Transfer function analysis of dynamic cerebral autoregulation: A CARNet white paper 2022 update

Abstract

Cerebral autoregulation (CA) refers to the control of cerebral tissue blood flow (CBF) in response to changes in perfusion pressure. Due to the challenges of measuring intracranial pressure, CA is often described as the relationship between mean arterial pressure (MAP) and CBF. Dynamic CA (dCA) can be assessed using multiple techniques, with transfer function analysis (TFA) being the most common. A 2016 white paper by members of an international Cerebrovascular Research Network (CARNet) that is focused on CA strove to improve TFA standardization by way of introducing data acquisition, analysis, and reporting guidelines. Since then, additional evidence has allowed for the improvement and refinement of the original recommendations, as well as for the inclusion of new guidelines to reflect recent advances in the field.
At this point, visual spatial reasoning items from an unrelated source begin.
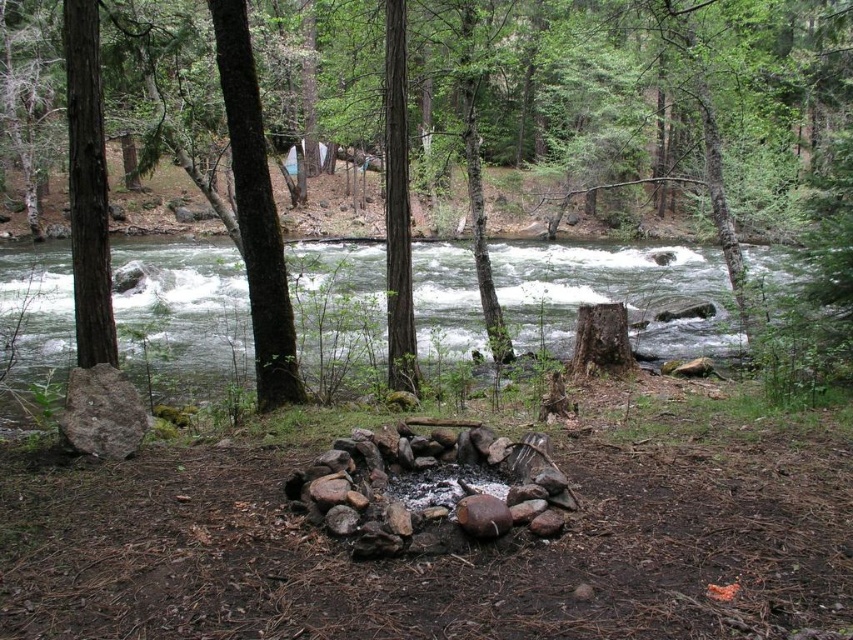
Is brown rough tree trunk at center to the right of brown rough bark tree at left from the viewer's perspective?

Correct, you'll find brown rough tree trunk at center to the right of brown rough bark tree at left.

Identify the location of brown rough tree trunk at center. (648, 182).

From the picture: Which of these two, brown rough bark tree at center or brown rough bark tree at left, stands taller?

With more height is brown rough bark tree at left.

Is brown rough bark tree at center positioned in front of brown rough bark tree at left?

No, it is behind brown rough bark tree at left.

I want to click on brown rough bark tree at center, so click(x=254, y=211).

Between point (202, 332) and point (225, 13), which one is positioned behind?

Positioned behind is point (202, 332).

Is brown rough tree trunk at center below brown rough bark tree at center?

No.

Does point (235, 337) lie behind point (235, 60)?

Yes, it is.

Locate an element on the screen. This screenshot has height=640, width=853. brown rough tree trunk at center is located at coordinates (648, 182).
This second edition of the white paper contains more robust, evidence-based recommendations, which have been expanded to address current streams of inquiry, including optimizing MAP variability, acquiring CBF estimates from alternative methods, estimating alternative dCA metrics, and incorporating dCA quantification into clinical trials. Implementation of these new and revised recommendations is important to improve the reliability and reproducibility of dCA studies, and to facilitate inter-institutional collaboration and the comparison of results between studies.
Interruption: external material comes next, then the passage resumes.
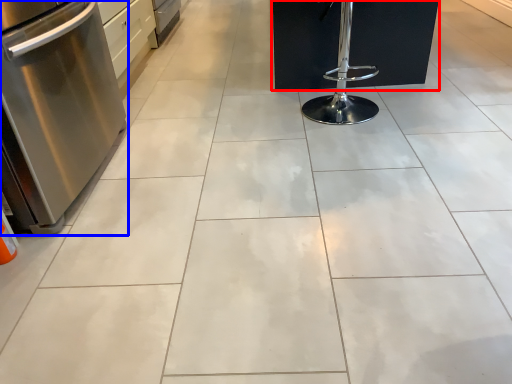
Question: Which point is closer to the camera, furniture (highlighted by a red box) or kitchen appliance (highlighted by a blue box)?

Choices:
 (A) furniture
 (B) kitchen appliance

Answer: (B)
Keywords: Cerebral hemodynamics; consensus guidelines; reference values; transfer function analysis.

Figure 1.

Typical set of recordings in a clinical setting. See new Recommendation 20 for details about particular aspects affecting studies of dCA in critically ill patients. TCD: transcranial Doppler ultrasound device; ECG: electrocardiograph; ABP: either non-invasive continuous arterial blood pressure (finger photoplethysmograph sensor combined with arterial volume clamping), or invasive intra-radial catheter sampling in critical care settings.

Figure 2.

Critical values for coherence estimates at the 99%, 95% and 90% significance level for 3–25 windows. Solid lines: Monte Carlo simulation from 10,000 pairs of independent white Gaussian noise using Hanning windows with 50% overlap and spectral smoothing (see Table 2). The dotted lines give the critical values without spectral smoothing and with non-overlapping windows, calculated from theory. The line-thickness denotes the significance level.

Figure 3.

Representative spontaneous fluctuations in CBv, BP and ICP with corresponding CBv step responses from two patients with severe head injury. Patient A did not show a recovery of the step response following the sudden change in BP, with a corresponding value of ARI = 0 (absent dCA). Patient B had a working dCA, with ARI = 6. Reproduced with permission from.

Figure 4.

On the left side of the figure are the typical trace for blood pressure (BP), middle cerebral artery blood velocity (MCAv) and end-tidal CO₂ (P_ETCO₂) during: spontaneous upright (a), 0.05 Hz (b) and 0.10 Hz (c) repeated squat-stand maneuvers (rSSM), spontaneous supine (d), 0.05 Hz (e) and 0.10 Hz (f) oscillatory lower body negative pressure (OLBNP) maneuvers in a young healthy adult male. On the right side of the figure are the absolute values of the power spectrum densities (PSD) for the mean arterial pressure (MAP) and cerebral blood velocity (CBv) under spontaneous (grey), 0.05 Hz (dashed) and 0.10 Hz (black) conditions. The PSD during the OLBNP pressure maneuvers are represented on the left side (g–j) and rSSM are on the right side (k–n). Note the substantial increase in PSD power during the forced oscillations, with the greatest augmentation (approximately 20x higher peak PSD than OLBNP) clearly delineated for both MAP and CBv occurring during the rSSM maneuvers presented in the far-right panel. Adapted from Smirl et al.